Value and CHIP formulary update
(4th Quarter 2020 effective April 1, 2021)
The Capital BlueCross formulary is a reference list of prescription drugs that contains a wide range of generic and brand drugs that have been approved by the U.S. Food and Drug Administration (FDA). The formulary is updated on a quarterly basis or when new generic or brand-name medications become available and as discontinued drugs are removed from the marketplace.
A Value formulary provides access to generic, brand preferred and select brand non-preferred medications. Under a Closed formulary, only select brand non-preferred drugs (non-formulary drugs) are covered unless approved via a Non-Formulary Consideration Process. The provider may request that coverage be granted when medically necessary. The Non-Formulary Consideration Process may require the trial and failure of 2 formulary alternatives (if 2 are available) prior to approval of the non-formulary medication. Approvals will be member-and drug-specific. Each unique non-formulary drug exception must be reviewed and approved separately.

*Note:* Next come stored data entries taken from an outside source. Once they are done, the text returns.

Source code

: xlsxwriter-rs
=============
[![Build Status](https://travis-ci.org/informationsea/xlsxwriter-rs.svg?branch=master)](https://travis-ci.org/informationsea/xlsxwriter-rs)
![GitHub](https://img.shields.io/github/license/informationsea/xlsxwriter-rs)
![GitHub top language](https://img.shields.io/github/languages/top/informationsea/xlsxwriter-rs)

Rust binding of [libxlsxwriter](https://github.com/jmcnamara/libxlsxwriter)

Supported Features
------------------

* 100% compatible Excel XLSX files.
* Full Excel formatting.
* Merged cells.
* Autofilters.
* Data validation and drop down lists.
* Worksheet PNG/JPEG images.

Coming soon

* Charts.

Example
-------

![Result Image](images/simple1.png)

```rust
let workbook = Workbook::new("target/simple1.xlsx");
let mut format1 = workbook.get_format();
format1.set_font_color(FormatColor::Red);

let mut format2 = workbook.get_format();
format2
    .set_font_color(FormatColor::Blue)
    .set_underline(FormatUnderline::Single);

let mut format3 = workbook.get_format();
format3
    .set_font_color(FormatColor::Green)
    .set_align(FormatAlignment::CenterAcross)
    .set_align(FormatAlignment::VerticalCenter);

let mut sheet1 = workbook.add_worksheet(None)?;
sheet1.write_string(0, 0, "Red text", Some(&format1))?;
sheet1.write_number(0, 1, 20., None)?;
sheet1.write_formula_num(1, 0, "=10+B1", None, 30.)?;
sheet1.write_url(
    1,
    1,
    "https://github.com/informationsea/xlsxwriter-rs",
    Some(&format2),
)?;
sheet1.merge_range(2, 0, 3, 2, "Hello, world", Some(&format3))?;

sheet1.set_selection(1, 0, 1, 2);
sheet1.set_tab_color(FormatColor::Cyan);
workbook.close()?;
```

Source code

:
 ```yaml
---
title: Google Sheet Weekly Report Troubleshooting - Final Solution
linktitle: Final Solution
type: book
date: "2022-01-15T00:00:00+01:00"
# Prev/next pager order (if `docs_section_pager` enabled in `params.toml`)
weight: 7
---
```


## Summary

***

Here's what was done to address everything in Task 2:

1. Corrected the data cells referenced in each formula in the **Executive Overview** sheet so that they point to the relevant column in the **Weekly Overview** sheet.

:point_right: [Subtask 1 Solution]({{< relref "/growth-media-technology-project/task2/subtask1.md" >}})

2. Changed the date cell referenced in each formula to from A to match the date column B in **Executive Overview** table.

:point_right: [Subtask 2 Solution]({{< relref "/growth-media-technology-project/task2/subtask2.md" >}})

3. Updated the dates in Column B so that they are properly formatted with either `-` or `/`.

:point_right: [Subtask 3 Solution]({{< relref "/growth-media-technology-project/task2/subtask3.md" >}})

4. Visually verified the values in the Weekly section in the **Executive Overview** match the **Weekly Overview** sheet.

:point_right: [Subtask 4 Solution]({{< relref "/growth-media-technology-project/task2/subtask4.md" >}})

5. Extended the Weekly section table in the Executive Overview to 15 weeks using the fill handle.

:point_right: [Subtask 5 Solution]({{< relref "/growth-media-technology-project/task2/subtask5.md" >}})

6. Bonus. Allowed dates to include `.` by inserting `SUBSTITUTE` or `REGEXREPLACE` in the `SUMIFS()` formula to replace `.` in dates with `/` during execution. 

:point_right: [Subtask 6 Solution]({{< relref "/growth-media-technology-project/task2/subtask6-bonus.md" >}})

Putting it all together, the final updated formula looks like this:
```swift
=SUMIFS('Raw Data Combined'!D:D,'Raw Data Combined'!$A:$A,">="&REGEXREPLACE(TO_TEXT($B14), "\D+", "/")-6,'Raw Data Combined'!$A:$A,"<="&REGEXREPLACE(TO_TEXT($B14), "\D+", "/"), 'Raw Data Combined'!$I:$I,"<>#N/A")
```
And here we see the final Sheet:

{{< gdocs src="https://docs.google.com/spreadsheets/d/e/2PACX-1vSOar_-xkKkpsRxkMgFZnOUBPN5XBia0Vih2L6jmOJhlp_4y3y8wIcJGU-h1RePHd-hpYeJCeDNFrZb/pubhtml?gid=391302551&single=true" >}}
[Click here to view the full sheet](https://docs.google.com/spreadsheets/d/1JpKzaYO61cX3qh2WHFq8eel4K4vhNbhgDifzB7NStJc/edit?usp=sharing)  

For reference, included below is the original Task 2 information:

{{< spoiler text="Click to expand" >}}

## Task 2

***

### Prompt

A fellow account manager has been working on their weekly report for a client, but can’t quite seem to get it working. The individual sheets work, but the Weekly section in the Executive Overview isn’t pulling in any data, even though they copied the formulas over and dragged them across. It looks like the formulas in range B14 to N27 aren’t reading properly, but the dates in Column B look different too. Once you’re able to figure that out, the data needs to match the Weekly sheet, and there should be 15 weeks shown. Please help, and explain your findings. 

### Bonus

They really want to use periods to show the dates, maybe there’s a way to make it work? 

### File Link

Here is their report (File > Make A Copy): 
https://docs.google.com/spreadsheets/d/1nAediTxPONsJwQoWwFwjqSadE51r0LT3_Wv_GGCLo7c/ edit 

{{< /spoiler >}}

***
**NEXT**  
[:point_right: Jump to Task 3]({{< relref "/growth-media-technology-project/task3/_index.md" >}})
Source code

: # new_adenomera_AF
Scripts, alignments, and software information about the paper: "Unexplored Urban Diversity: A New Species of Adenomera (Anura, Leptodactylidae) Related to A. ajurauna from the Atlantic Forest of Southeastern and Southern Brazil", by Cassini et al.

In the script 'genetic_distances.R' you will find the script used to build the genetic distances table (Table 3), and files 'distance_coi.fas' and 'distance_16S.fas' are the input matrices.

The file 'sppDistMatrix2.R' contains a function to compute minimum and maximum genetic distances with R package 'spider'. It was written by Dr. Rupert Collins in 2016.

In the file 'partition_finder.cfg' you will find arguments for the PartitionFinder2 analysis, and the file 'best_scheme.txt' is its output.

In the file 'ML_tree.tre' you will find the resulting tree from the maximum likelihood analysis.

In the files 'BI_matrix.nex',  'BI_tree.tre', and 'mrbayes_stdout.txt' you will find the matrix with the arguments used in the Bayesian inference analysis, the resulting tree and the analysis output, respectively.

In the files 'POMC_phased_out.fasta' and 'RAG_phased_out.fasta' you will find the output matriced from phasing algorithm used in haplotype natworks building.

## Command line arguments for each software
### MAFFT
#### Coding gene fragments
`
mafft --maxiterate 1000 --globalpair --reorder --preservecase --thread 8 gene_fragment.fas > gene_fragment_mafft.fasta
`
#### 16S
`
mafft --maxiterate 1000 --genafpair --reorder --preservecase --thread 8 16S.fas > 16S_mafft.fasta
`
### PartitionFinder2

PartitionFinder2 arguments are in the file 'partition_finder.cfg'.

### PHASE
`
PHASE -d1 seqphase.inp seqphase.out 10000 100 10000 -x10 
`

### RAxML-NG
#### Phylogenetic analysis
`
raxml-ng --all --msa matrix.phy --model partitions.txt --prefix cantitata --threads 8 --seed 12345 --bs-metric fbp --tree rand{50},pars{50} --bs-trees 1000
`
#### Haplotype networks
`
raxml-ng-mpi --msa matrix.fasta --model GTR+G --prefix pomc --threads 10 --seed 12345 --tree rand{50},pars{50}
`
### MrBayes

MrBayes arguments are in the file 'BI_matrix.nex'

Pharmacy Management Program update
Key:
(PAR) = Prior Authorization Required
(EPA) = Enhanced Prior Authorization Required
(QLL) = Quantity Level Limits Apply — Quantity Level Limit (QLL) Program
(BP) = Brand Preferred
(BNP) = Brand Non-Preferred
(NC) = Not Covered
(NF) = Non-Formulary
UPPERCASE names = Brand
lowercase names = Generic
Prior Authorization (PAR) utilization management changes or updates
Effective April 1, 2021
The following medications have been either added to the Prior Authorization (PAR) program or updates have been made to existing Prior Authorization Programs.
Drug Class/Drug |
Target Drugs |
Androgens/Anabolic Steroids |
methyltestosterone, testosterone cypionate, testosterone enanthate, testosterone gel, testosterone solution Please refer to the formulary for the complete list of Androgen/Anabolic Steroids drugs. |
Atopic Dermatitis |
pimecrolimus, tacrolimus |
Atypical Antipsychotics, Long Acting |
aripiprazole, olanzapine, paliperidone, risperidone |
Atypical Antipsychotics, Short Acting |
aripiprazole, cariprazine , clozapine, OTEZLA1, REXULTI Please refer to the formulary for the complete list of Atypical Antipsychotic drugs. |
Biological Immunomodulators |
adalimumab, ENBREL1, HUMIRA, KEVZARA, XENLANZ1 Please refer to the formulary for the complete list of Biological Immunomodulator drugs. |
Diclofenac Gel |
diclofenac gel, FLUOROURACIL CREAM, imiquimod cream |
Genitoury Agents |
cysteamine bitrate1 |
Growth Hormone |
NORDITROPIN FLEXPRO |
Multiple Sclerosis |
|
Ophthalmic Prostaglandins |
LUMIGAN, latanoprost, travoprost, XALATAN, ZIOPTAN Please refer to the formulary for the complete list of Ophthalmic Prostaglandins drugs. |
Oral Tetracycline |
doxycycline, minocycline |
Parathyroid Hormone Analog Osteoporosis |
NATPARA1 |
1Indicates specialty medication
2Split Fill
Impacted members will be notified prior to change.